もともと指定糸に考えていた糸が廃盤になってしまって、代替糸となるPlentyTussockPurlSohoから送ってもらっていたのだけれど、なんだか違うな…?って気持ちが拭えなくて。

それに加え、前身頃もあと数段っていうところで、作り目の段階で計算のミスがあって、模様のintarsiaが綺麗に終わらないことがわかってしまって…悩みに悩んだけれど、このままではパターンにはできないと思って、全部ほどいてしまった。

モヘアのintarsiaをほどくのはかなり大変で、一日中編んだものを、1時間半くらいかけてほどいた。

ほどくっていう行為は、なんて胸が痛くなる行動なんだろうね。自分が編むのにかけた時間が、指の間からすり抜けていくみたいで。でも、ほどいていくと、どんどん気持ちが軽くなってくるから不思議。ほどき終わるころには、糸を別のものに変える決意も、新しいプランも頭の中に組み立てられてて、次の工程に進むだけの心の準備ができているんよね。
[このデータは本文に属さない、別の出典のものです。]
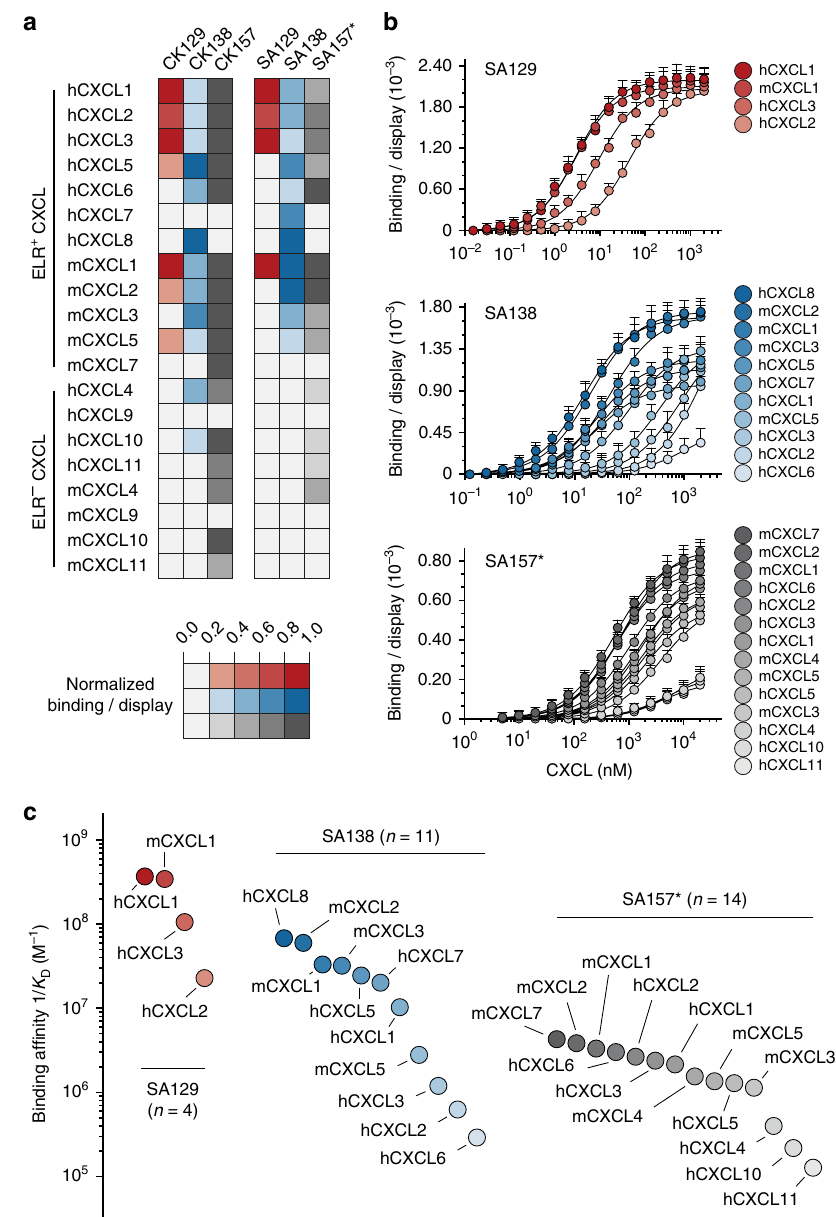
Fig. 4 Crossreactivity of engineered antibodies toward multiple CXC chemokines. a Heat map indicating the binding intensity of the engineered antibodies against 20 diverse human and murine CXC chemokines. Binding was assessed by fl ow cytometry using two cell-display arrangements: soluble CXC chemokine against yeast-displayed CK129 (red), CK138 (blue), and CK157 (gray) antibodies (on the left) and soluble serum albumin – antibody fusions SA129 (red), SA138 (blue), and SA157* (gray) against yeast-displayed CXC chemokines (on the right). Normalized binding/display signal intensities range from light to dark colors indicating low (0.0 ‒ 0.2) and high (0.8 ‒ 1.0) titers, respectively. b Binding isotherms of yeast-displayed CXC chemokines to soluble serum albumin – antibody fusions SA129, SA138, and SA157*. Equilibrium binding af fi nity ( K D ) values were determined only for chemokines exhibiting signals at high concentrations of soluble antibody fusions. CXC chemokines are gradient colored ranging from dark (high af fi nity) to light (low af fi nity) red (SA129), blue (SA138), and gray (SA157*). Data are presented as mean (dots)± s.e.m. (bars). c Plot showing binding af fi nities of yeast-displayed CXC chemokines to SA129 (red), SA138 (blue), and SA157* (gray) antibody fusions. The indicated values are displayed as differently colored fi lled circles and represent the means of at least three independent experiments presented as inverse equilibrium binding constants (1/ K D ; M − 1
今回のほどいた糸(Plenty)自体が悪いのではなくて、パターンとの相性があまり良くなかったのだと思う。色も触り心地もパーフェクトなんだけれど、服の形に合わないのか、編み地が思ったようにならないなと思っていて。編むのに時間がかかっていたのも、「これじゃない気がする」っていう気持ちを押し殺して、ゴリ押ししようとしてたからなのは、自分でも良くわかっている。
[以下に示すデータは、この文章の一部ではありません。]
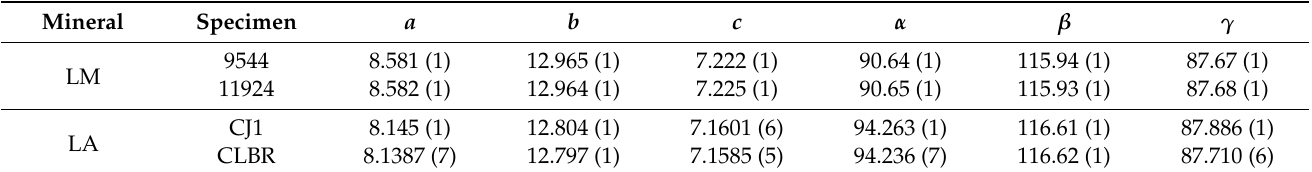
Table 10. Cell parameters of the selected specimens of alkali feldspar acquired by Rietveld refinement; two consist of the “X-ray low microcline” variant of K-feldspar (LM), and two consist of the “X-ray low albite” variant of Na-feldspar (LA), in Å for the cell dimensions and degrees for the cell angles.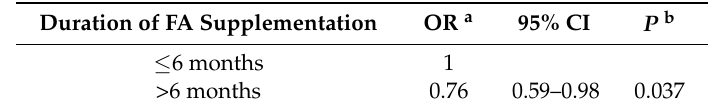
Table 3. The association between the duration of FA supplementation during pregnancy and risk of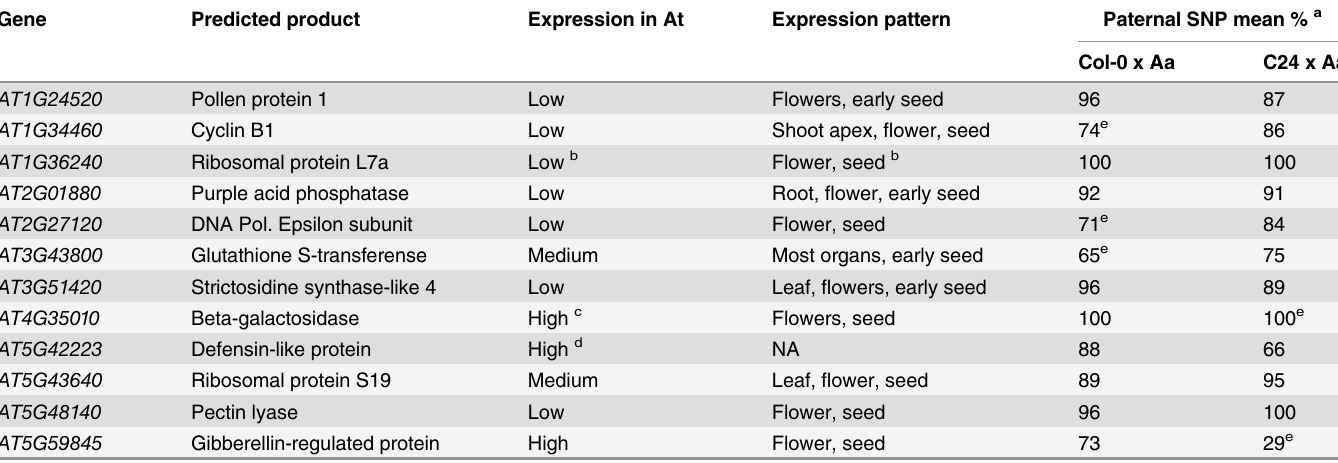
Table 4. Exemplary genes uniquely paternal in the A. thaliana x A. arenosa cross.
実際のところ、ほどかなかったことを後悔することはあるけれど、編んだものをほどいて後悔することってあまりない。やっぱり、自分の直感は信じたほうがいいってことなんだろな。大事に着るためにも、納得できるものを編みたい。(この直感の部分は、編み物に限らず人生のあらゆるできごとにも共通よね?)

ほどいた糸は、別のデザインにしようと思って、もう気持ちは切り替えた。デザインノートに、これだったら可愛くなるな、いい感じになるなというものがあるから、そのお洋服に変身してもらおうと計画している。

今は、もう一種類送ってもらっていた糸のYonderを使って、作り目の計算もし直して、心機一転編み直している。まだ10段くらいだけれど、こちらの編み地のほうが、パターンの雰囲気にあっていると思う。Yonderには手持ちのモヘアを三本取りで組み合わせている。

パターンになるまで、想定していたよりもかなり長い時間がかかりそうだけれど、その分良いものになるといいな。どうか、今回は思い通りの仕上がりになりますように。